WATERKLOOF HILLS ESTATE AND SCHOOL

An impressive RBPlat legacy is the Waterkloof Hills Estate, where more than 5 000 people are living, and the primary and secondary schools, where 95% of the 750 pupils who have enrolled are RBPlat employees, who own homes in the estate. (Also see attached pictures.)

“We have 1 400 to 1 500 families living in the estate. It’s really our biggest pride when you look at that and you say you are creating a future for the children. Also created is stability in the homes of our own workers. They can walk their children to school, which is not only a school but a wonderful facility.

“It’s really a mouth-watering pride that comes over one.

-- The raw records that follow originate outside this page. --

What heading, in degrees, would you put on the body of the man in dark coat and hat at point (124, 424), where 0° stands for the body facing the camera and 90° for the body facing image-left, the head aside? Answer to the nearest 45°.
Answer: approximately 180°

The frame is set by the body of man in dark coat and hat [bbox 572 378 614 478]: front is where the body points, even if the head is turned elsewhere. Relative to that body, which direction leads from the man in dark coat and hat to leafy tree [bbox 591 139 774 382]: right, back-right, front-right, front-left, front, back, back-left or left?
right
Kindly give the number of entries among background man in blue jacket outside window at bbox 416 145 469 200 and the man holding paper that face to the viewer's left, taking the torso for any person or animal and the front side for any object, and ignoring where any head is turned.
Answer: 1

I was at the school last week and I walked around, and I said wow, did you ever dream that this wonderful facility will belong to our own workers, sitting on the school governing body, dictating who is the principal, who teaches their children, who brings up their children. If there is any benefit you can bring to the workers, it is to give them a decent lifestyle, and this is what we have done, beautiful houses with a beautiful school for the beautiful children,” he enthused.

LABOUR UNION ENGAGEMENT

On the closeness of RBPlat to its unionised workforce, he said: “Relationship with the people is so important. You will have differences of opinions time and again, but the most important thing is that if there is a rapport, whenever a difference arises, it does not result in a confrontation, but it results in an engagement to seek solutions, and that has helped quite a lot.

“We’ve adopted a philosophy of being the people who we say we are and treating people with respect, no matter their seniority, and that has helped quite a lot. Therefore, if people feel that they are taken seriously and they are respected, they do not become acrimonious when there is a difference of opinion. They are non-confrontational… and that is the nature of the relationship,” Phiri added.

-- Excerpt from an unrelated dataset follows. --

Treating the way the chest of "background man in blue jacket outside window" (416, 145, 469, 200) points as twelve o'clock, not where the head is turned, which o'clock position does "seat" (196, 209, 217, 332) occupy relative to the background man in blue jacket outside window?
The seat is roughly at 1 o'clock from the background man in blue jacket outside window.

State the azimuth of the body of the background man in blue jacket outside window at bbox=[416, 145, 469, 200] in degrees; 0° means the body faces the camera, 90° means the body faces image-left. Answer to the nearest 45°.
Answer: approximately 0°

RBPlat’s production guidance for 2022 is forecast to increase to between 4.65-million tonnes and 4.90-million tonnes at a four-element (4E) built-up head grade of 3.90 g/t, yielding between 485 000 oz and 505 000 oz 4E metals in concentrate. Group cash unit costs are forecast at between R16 500 and R17 500 per 4E ounce.

Total tonnes hoisted last year increased by 12.1% to 4 639 000 t as volumes rose at RBPlat’s Bafokeng Rasimone platinum and Styldrift platinum group metals mines. Bafokeng Rasimone tonnes hoisted increased by 11.9% to 2 434 000 t, and Styldrift tonnes hoisted increased by 12.2% to 2 205 000 t.

Total tonnes milled increased by 16.0% to 4 628 000 t. Merensky tonnes milled increased by 7.9% to 3 546 000 t, as Styldrift continues to ramp up. Upper group two (UG2) reef tonnes milled increased by 53.7% to 1 082 000 t, in line with increased UG2 volumes from Bafokeng Rasimone platinum mine North and South shafts.

Overall built-up head grade decreased by 1.8% to 3.86 g/t 4E, with built-up head grades reducing by 1.5% at Styldrift and 2.3% at Bafokeng Rasimone.

The reduction in head grade was attributable to higher on-reef dilutions experienced on our Merensky mining horizons at Bafokeng Rasimone and Styldrift, as well as the increased contribution of lower grade South shaft UG2 ore, to the overall ore mix.

Improved volumes combined with the lower recovery yielded a 11.5% and 10.7% increase in 4E and platinum metals in concentrate, respectively. The 4E metals in concentrate amounted to 467 000 oz and platinum in concentrate equated to 301 000 oz.